While the sex of the squirrel pups has yet to be determined, they all appear happy and healthy. One of the pups is smaller and shyer than the rest, but keepers have made a special effort to feed him or her individually, and the frenetic critter is doing just fine.
Too big for mom's pouch, Baby Koala Owen has finally emerged for visitiors at the Koala Knockabout exhibit at the Riverbanks Zoo. Born to mom Lottie back in May, Owen started out as a jellybean-sized joey nestled deep within mom's pouch, but has since grown to a perfect Koala-sized backpack. For the most part, Australian animals in non-Australian zoos are rare and the Riverbanks Zoo was lucky to receive Lottie from South Carolina's sister Australian state of Queensland in 2003. In the early 20th Century, Koalas were almost hunted to extinction for their fur, which was exported to Europe and North America. Today, anyone who even thinks of buying a Koala fur jacket should probably be slapped, or at the very least, de-friended on Facebook.
The National Zoo's Lion pride is getting down to the business of playing rough. Keepers at the Smithsonian Zoo are gradually introducing their seven lion cubs (born to two different lionesses in late August and September) to their outdoor exhibit. When first introduced to to the rest of the pride, Lion cubs typically lack confidence around adults other than their mothers. Eventually, they begin "play" stalking and even challenging other adults within the pride. This activity prepares Lions in the wild for hunting.
The Minnesota Zoo welcomed its first babies of 2011 when two Crested Wood Partridge chicks or “roul roul” hatched on January 5. The Zoo is one of the most successful zoos in the United States for breeding/raising crested Wood Partridges. To ensure their health and safety, the tiny chicks are being cared for behind-the-scenes by the Zoo’s aviary staff. The chicks, which weighed approximately 12 grams at hatching, are continually gaining weight. Zoo keepers do not yet know the sex of the chicks. Since 1978 when the Minnesota Zoo opened, it has welcomed 234 chicks.
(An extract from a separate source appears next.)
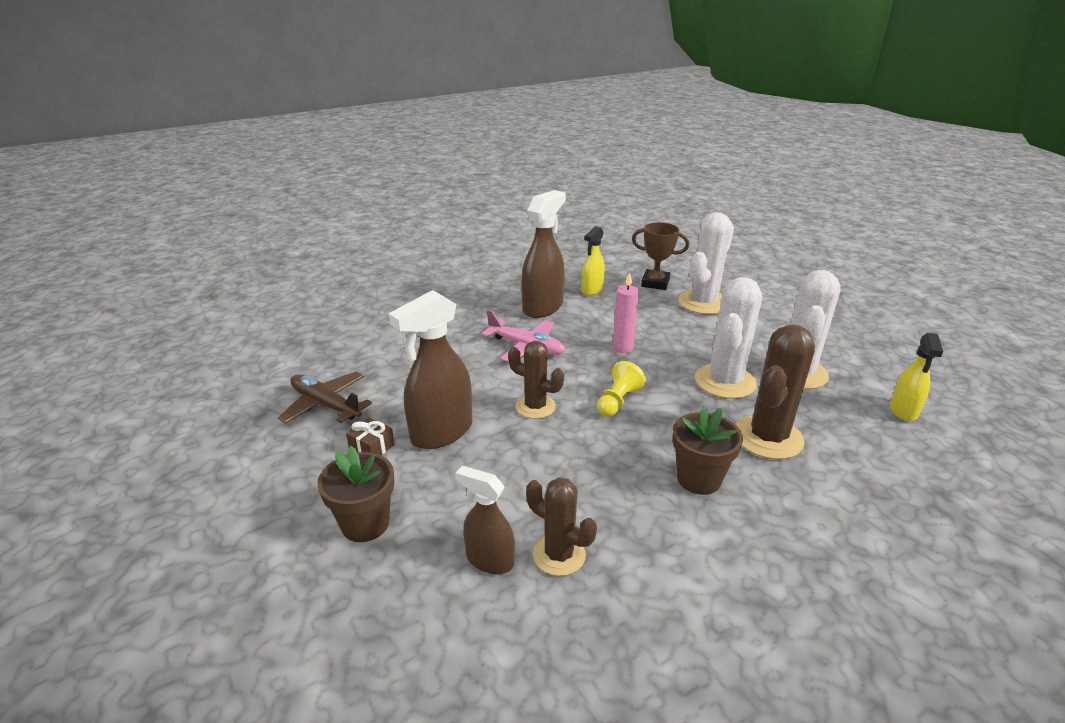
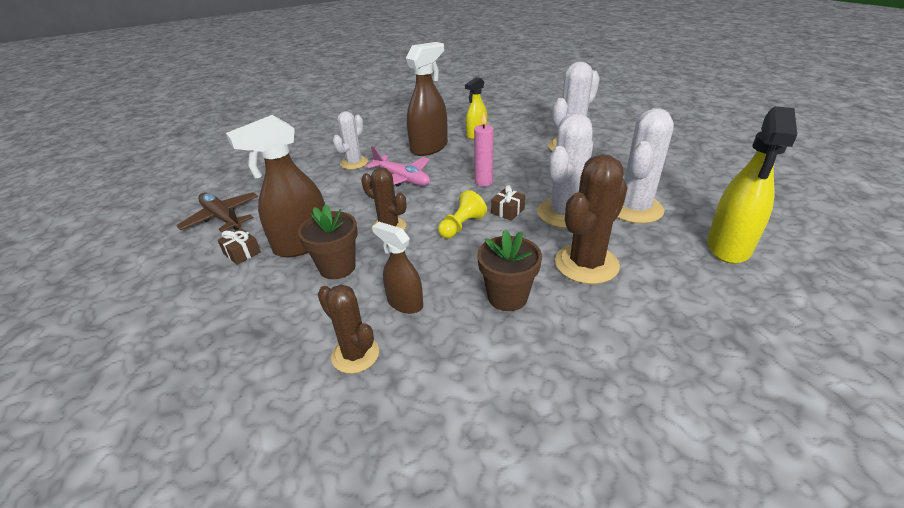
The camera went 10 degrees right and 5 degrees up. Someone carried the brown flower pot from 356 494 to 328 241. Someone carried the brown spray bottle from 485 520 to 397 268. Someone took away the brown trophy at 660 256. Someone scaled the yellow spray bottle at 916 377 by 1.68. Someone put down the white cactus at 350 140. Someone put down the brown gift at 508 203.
In the wild, Golden Snub Nosed Monkeys spend 97% of their time in the trees and live in widely ranging social units from just five individuals to over six hundred! These Old World monkeys live primarily off lichen. Unfortunately loggers in China remove the dead trees that produce the tastiest and most abundant lichens, steadily destroying this beautiful primate's habitat. These pictures were taken at Korea's Everland Zoo by In Cherl Kim this past November and December.
Photographer peterdc8 caught these compelling photos of Moto, Colchester Zoo's year-old L'Hoest's Monkey over the weekend. The name 'Moto' means fire in Swahili. As evidenced by these photos of Moto eating veggies, the L'Hoest diet is primarily herbivore, although L'Hoests are also known to eat eggs, lizards, and small birds. These charismatic monkeys are listed as vulnerable to extinction by the IUCN.